**Task requirements:** Provide the data again exactly, including every line that follows.

**Extracted records:**
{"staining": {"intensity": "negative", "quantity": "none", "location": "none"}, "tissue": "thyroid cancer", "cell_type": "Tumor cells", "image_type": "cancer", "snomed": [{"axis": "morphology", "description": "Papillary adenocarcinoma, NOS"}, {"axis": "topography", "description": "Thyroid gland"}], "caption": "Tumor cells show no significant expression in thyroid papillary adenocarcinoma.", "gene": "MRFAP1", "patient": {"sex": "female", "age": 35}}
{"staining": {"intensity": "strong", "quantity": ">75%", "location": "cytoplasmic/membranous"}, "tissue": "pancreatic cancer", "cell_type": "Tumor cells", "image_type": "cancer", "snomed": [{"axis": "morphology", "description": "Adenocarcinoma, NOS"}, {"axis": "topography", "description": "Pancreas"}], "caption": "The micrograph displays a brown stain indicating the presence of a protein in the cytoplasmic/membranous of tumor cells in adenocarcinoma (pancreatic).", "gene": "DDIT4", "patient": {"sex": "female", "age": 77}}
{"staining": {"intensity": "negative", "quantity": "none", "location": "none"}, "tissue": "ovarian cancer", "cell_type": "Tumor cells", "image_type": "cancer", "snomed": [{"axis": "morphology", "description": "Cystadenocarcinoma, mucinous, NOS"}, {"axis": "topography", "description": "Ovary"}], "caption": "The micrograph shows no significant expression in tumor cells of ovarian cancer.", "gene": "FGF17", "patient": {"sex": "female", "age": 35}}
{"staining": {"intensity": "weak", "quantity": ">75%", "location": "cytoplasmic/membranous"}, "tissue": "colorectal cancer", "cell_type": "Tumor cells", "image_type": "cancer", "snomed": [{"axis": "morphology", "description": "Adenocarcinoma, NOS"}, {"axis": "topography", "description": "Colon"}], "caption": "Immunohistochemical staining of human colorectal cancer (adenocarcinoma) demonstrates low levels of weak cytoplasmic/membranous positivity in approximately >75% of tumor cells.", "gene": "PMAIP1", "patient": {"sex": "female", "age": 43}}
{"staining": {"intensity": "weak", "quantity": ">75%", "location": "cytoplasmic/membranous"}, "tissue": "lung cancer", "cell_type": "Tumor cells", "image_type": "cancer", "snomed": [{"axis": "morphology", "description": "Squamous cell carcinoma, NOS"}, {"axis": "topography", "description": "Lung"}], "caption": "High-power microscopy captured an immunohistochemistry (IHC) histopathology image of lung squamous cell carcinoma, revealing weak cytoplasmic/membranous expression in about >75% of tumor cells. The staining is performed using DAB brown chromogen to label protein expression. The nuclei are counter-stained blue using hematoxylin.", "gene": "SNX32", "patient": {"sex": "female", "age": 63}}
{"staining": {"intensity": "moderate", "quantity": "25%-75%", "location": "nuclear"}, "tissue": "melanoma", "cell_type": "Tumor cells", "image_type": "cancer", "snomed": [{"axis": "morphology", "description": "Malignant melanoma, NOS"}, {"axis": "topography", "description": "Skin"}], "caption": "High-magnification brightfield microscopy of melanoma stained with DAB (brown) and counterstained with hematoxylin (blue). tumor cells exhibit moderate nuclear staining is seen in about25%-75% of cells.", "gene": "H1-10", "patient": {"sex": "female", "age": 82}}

**Output for this task:**
{"staining": {"intensity": "negative", "quantity": "none", "location": "none"}, "tissue": "thyroid cancer", "cell_type": "Tumor cells", "image_type": "cancer", "snomed": [{"axis": "morphology", "description": "Papillary adenocarcinoma, NOS"}, {"axis": "topography", "description": "Thyroid gland"}], "caption": "Tumor cells show no significant expression in thyroid papillary adenocarcinoma.", "gene": "MRFAP1", "patient": {"sex": "female", "age": 35}}
{"staining": {"intensity": "strong", "quantity": ">75%", "location": "cytoplasmic/membranous"}, "tissue": "pancreatic cancer", "cell_type": "Tumor cells", "image_type": "cancer", "snomed": [{"axis": "morphology", "description": "Adenocarcinoma, NOS"}, {"axis": "topography", "description": "Pancreas"}], "caption": "The micrograph displays a brown stain indicating the presence of a protein in the cytoplasmic/membranous of tumor cells in adenocarcinoma (pancreatic).", "gene": "DDIT4", "patient": {"sex": "female", "age": 77}}
{"staining": {"intensity": "negative", "quantity": "none", "location": "none"}, "tissue": "ovarian cancer", "cell_type": "Tumor cells", "image_type": "cancer", "snomed": [{"axis": "morphology", "description": "Cystadenocarcinoma, mucinous, NOS"}, {"axis": "topography", "description": "Ovary"}], "caption": "The micrograph shows no significant expression in tumor cells of ovarian cancer.", "gene": "FGF17", "patient": {"sex": "female", "age": 35}}
{"staining": {"intensity": "weak", "quantity": ">75%", "location": "cytoplasmic/membranous"}, "tissue": "colorectal cancer", "cell_type": "Tumor cells", "image_type": "cancer", "snomed": [{"axis": "morphology", "description": "Adenocarcinoma, NOS"}, {"axis": "topography", "description": "Colon"}], "caption": "Immunohistochemical staining of human colorectal cancer (adenocarcinoma) demonstrates low levels of weak cytoplasmic/membranous positivity in approximately >75% of tumor cells.", "gene": "PMAIP1", "patient": {"sex": "female", "age": 43}}
{"staining": {"intensity": "weak", "quantity": ">75%", "location": "cytoplasmic/membranous"}, "tissue": "lung cancer", "cell_type": "Tumor cells", "image_type": "cancer", "snomed": [{"axis": "morphology", "description": "Squamous cell carcinoma, NOS"}, {"axis": "topography", "description": "Lung"}], "caption": "High-power microscopy captured an immunohistochemistry (IHC) histopathology image of lung squamous cell carcinoma, revealing weak cytoplasmic/membranous expression in about >75% of tumor cells. The staining is performed using DAB brown chromogen to label protein expression. The nuclei are counter-stained blue using hematoxylin.", "gene": "SNX32", "patient": {"sex": "female", "age": 63}}
{"staining": {"intensity": "moderate", "quantity": "25%-75%", "location": "nuclear"}, "tissue": "melanoma", "cell_type": "Tumor cells", "image_type": "cancer", "snomed": [{"axis": "morphology", "description": "Malignant melanoma, NOS"}, {"axis": "topography", "description": "Skin"}], "caption": "High-magnification brightfield microscopy of melanoma stained with DAB (brown) and counterstained with hematoxylin (blue). tumor cells exhibit moderate nuclear staining is seen in about25%-75% of cells.", "gene": "H1-10", "patient": {"sex": "female", "age": 82}}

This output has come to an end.